IN THE SPOTLIGHT: DEAN HAGLUND
•Currently: Working the comedy-club circuit, touring Canada and the
U.S. doing improvisational sketches based on his personal experiences
and his career as a bit player in The X-Files.
•Breakout role: As Langly, Wayne's World Garth lookalike, conspiracy
theorist and computer hacker in The X-Files, Haglund is often stopped
in the street and asked to expound on his own conspiracy theories on
everything from the Heaven's Gate cult to the real meaning behind A
Brief History of Time. Langly, incidentally, came to be spelled
without an 'e' because that's how it appeared one day in the script.
•Next project: See B.C., a TheatreSports lampoon of the West Coast
lifestyle, opens July 2 at the Arts Club Revue on Granville Island.

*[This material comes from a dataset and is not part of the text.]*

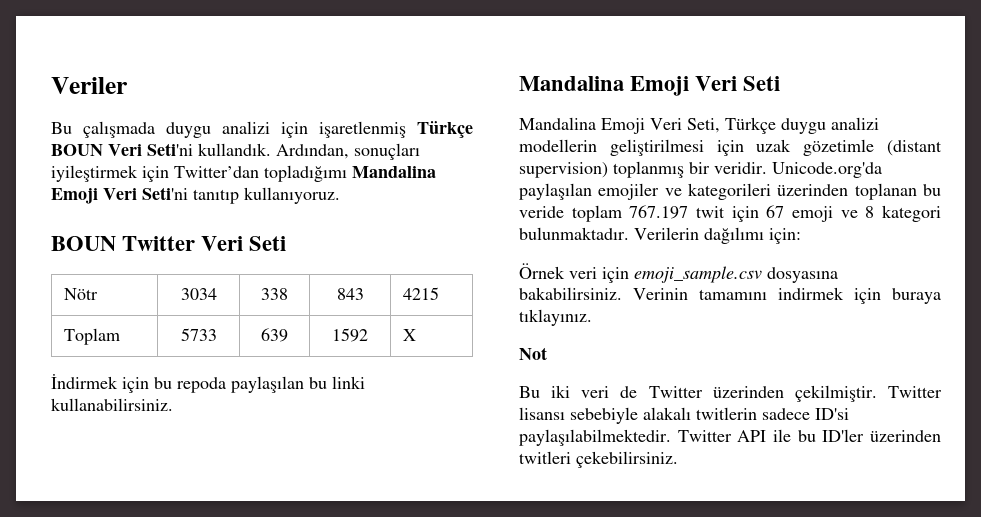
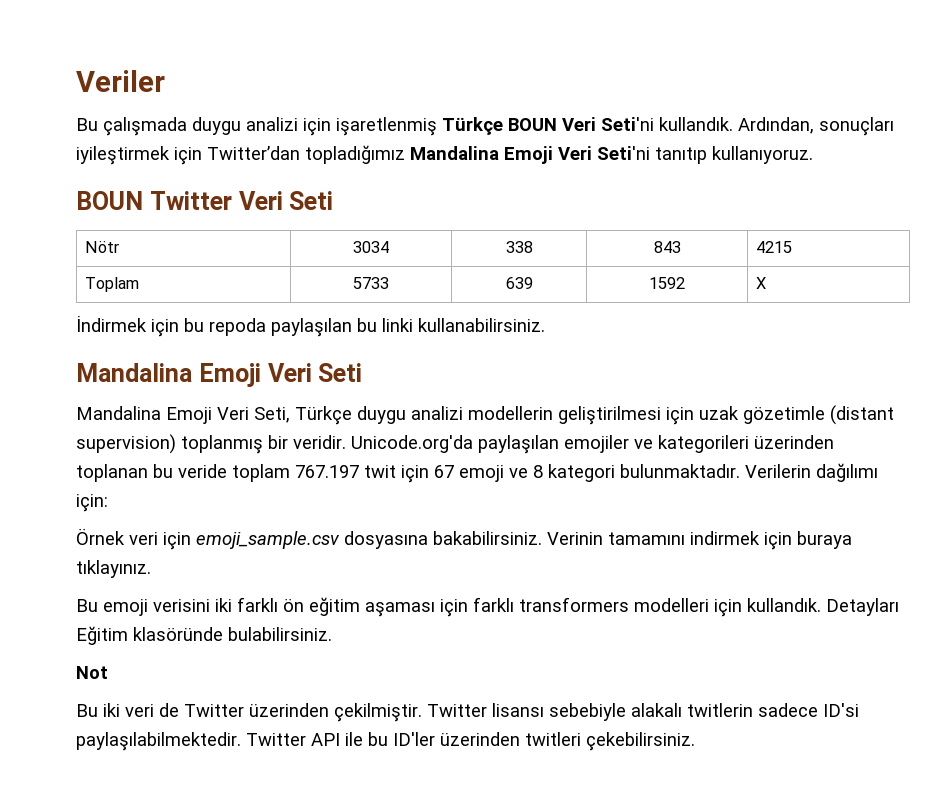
[264,165,347,182] topladığımı -> [305,145,405,164] topladığımız
(592, 317) none -> [76,597,899,617] [76,626,332,645] // Bu emoji verisini iki farklı ön eğitim aşaması için farklı transformers modelleri için kullandık. Detayları Eğitim klasöründe bulabilirsiniz.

•Home and hearth: The 31-year-old Winnipeg native calls East Vancouver
home, likening it to a small, densely populated corner of Italy, a
cultural melting pot of artisan Florence and decadent Rome, where it's
still possible to play bocce ball, argue about soccer and drink the
city's best cappuccino. The traffic, though, is another story. "I was
driving all over Florida," Haglund says, "for miles and miles, on the
highway, with no problem. Then I'm back in Vancouver and in less than
15 minutes I almost have an accident."
•Past lives: While growing up in Winnipeg, he played drums in a
garage band called the Truncheon Scars. "We considered ourselves
repressed youth," he says now, somewhat sheepishly. "We were four
suburban kids in a white, middle-class neighborhood. The only time we
saw the police was when a car would drive by on the street. We were
just a really awful punk-rock band. Basically, we sucked."